Aim of the task – Retype each line below without a single alteration.

Dataset excerpts START

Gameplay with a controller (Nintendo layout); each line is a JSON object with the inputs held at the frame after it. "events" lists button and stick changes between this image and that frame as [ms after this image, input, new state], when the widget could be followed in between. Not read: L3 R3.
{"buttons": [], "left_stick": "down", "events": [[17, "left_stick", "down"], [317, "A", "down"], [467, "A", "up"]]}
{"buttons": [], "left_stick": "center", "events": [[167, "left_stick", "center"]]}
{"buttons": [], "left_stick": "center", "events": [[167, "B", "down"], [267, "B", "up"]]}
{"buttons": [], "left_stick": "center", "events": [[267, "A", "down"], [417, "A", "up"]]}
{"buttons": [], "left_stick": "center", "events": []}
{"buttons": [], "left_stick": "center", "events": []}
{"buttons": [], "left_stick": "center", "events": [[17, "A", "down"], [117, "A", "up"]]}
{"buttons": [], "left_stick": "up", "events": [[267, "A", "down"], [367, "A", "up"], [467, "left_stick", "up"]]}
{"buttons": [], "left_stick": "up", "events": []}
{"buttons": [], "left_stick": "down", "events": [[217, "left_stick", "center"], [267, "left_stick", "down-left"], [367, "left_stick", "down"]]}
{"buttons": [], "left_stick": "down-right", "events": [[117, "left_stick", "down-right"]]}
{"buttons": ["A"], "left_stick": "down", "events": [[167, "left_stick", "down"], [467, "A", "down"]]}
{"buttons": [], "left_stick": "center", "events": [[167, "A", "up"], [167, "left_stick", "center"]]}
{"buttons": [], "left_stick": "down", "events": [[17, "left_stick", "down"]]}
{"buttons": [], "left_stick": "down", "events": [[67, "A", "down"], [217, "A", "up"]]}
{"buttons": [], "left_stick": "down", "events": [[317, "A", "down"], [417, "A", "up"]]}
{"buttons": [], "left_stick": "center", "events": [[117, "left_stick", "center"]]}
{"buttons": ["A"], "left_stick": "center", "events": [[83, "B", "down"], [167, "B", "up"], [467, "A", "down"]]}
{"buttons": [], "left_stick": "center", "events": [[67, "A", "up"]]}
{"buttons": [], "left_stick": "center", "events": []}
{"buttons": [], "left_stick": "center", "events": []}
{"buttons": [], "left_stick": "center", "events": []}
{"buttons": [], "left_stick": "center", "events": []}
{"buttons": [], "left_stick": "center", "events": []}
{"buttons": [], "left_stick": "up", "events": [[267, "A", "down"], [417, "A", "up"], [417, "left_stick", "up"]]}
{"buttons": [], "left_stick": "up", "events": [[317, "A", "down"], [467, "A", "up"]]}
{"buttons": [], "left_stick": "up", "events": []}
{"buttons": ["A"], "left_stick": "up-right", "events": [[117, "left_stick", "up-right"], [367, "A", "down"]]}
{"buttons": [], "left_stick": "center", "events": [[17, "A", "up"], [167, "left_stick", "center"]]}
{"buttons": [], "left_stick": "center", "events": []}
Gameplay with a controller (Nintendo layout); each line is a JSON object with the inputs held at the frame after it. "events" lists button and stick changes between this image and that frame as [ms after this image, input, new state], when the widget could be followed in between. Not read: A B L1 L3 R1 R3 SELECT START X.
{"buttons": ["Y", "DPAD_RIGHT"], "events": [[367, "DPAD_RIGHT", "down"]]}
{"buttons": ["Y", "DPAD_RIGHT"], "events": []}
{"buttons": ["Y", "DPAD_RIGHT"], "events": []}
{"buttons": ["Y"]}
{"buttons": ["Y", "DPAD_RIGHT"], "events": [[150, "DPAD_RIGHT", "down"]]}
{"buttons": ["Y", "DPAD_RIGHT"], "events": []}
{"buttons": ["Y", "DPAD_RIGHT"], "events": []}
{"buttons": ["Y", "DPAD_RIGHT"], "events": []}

Dataset excerpts END

Reply –
Gameplay with a controller (Nintendo layout); each line is a JSON object with the inputs held at the frame after it. "events" lists button and stick changes between this image and that frame as [ms after this image, input, new state], when the widget could be followed in between. Not read: L3 R3.
{"buttons": [], "left_stick": "down", "events": [[17, "left_stick", "down"], [317, "A", "down"], [467, "A", "up"]]}
{"buttons": [], "left_stick": "center", "events": [[167, "left_stick", "center"]]}
{"buttons": [], "left_stick": "center", "events": [[167, "B", "down"], [267, "B", "up"]]}
{"buttons": [], "left_stick": "center", "events": [[267, "A", "down"], [417, "A", "up"]]}
{"buttons": [], "left_stick": "center", "events": []}
{"buttons": [], "left_stick": "center", "events": []}
{"buttons": [], "left_stick": "center", "events": [[17, "A", "down"], [117, "A", "up"]]}
{"buttons": [], "left_stick": "up", "events": [[267, "A", "down"], [367, "A", "up"], [467, "left_stick", "up"]]}
{"buttons": [], "left_stick": "up", "events": []}
{"buttons": [], "left_stick": "down", "events": [[217, "left_stick", "center"], [267, "left_stick", "down-left"], [367, "left_stick", "down"]]}
{"buttons": [], "left_stick": "down-right", "events": [[117, "left_stick", "down-right"]]}
{"buttons": ["A"], "left_stick": "down", "events": [[167, "left_stick", "down"], [467, "A", "down"]]}
{"buttons": [], "left_stick": "center", "events": [[167, "A", "up"], [167, "left_stick", "center"]]}
{"buttons": [], "left_stick": "down", "events": [[17, "left_stick", "down"]]}
{"buttons": [], "left_stick": "down", "events": [[67, "A", "down"], [217, "A", "up"]]}
{"buttons": [], "left_stick": "down", "events": [[317, "A", "down"], [417, "A", "up"]]}
{"buttons": [], "left_stick": "center", "events": [[117, "left_stick", "center"]]}
{"buttons": ["A"], "left_stick": "center", "events": [[83, "B", "down"], [167, "B", "up"], [467, "A", "down"]]}
{"buttons": [], "left_stick": "center", "events": [[67, "A", "up"]]}
{"buttons": [], "left_stick": "center", "events": []}
{"buttons": [], "left_stick": "center", "events": []}
{"buttons": [], "left_stick": "center", "events": []}
{"buttons": [], "left_stick": "center", "events": []}
{"buttons": [], "left_stick": "center", "events": []}
{"buttons": [], "left_stick": "up", "events": [[267, "A", "down"], [417, "A", "up"], [417, "left_stick", "up"]]}
{"buttons": [], "left_stick": "up", "events": [[317, "A", "down"], [467, "A", "up"]]}
{"buttons": [], "left_stick": "up", "events": []}
{"buttons": ["A"], "left_stick": "up-right", "events": [[117, "left_stick", "up-right"], [367, "A", "down"]]}
{"buttons": [], "left_stick": "center", "events": [[17, "A", "up"], [167, "left_stick", "center"]]}
{"buttons": [], "left_stick": "center", "events": []}
Gameplay with a controller (Nintendo layout); each line is a JSON object with the inputs held at the frame after it. "events" lists button and stick changes between this image and that frame as [ms after this image, input, new state], when the widget could be followed in between. Not read: A B L1 L3 R1 R3 SELECT START X.
{"buttons": ["Y", "DPAD_RIGHT"], "events": [[367, "DPAD_RIGHT", "down"]]}
{"buttons": ["Y", "DPAD_RIGHT"], "events": []}
{"buttons": ["Y", "DPAD_RIGHT"], "events": []}
{"buttons": ["Y"]}
{"buttons": ["Y", "DPAD_RIGHT"], "events": [[150, "DPAD_RIGHT", "down"]]}
{"buttons": ["Y", "DPAD_RIGHT"], "events": []}
{"buttons": ["Y", "DPAD_RIGHT"], "events": []}
{"buttons": ["Y", "DPAD_RIGHT"], "events": []}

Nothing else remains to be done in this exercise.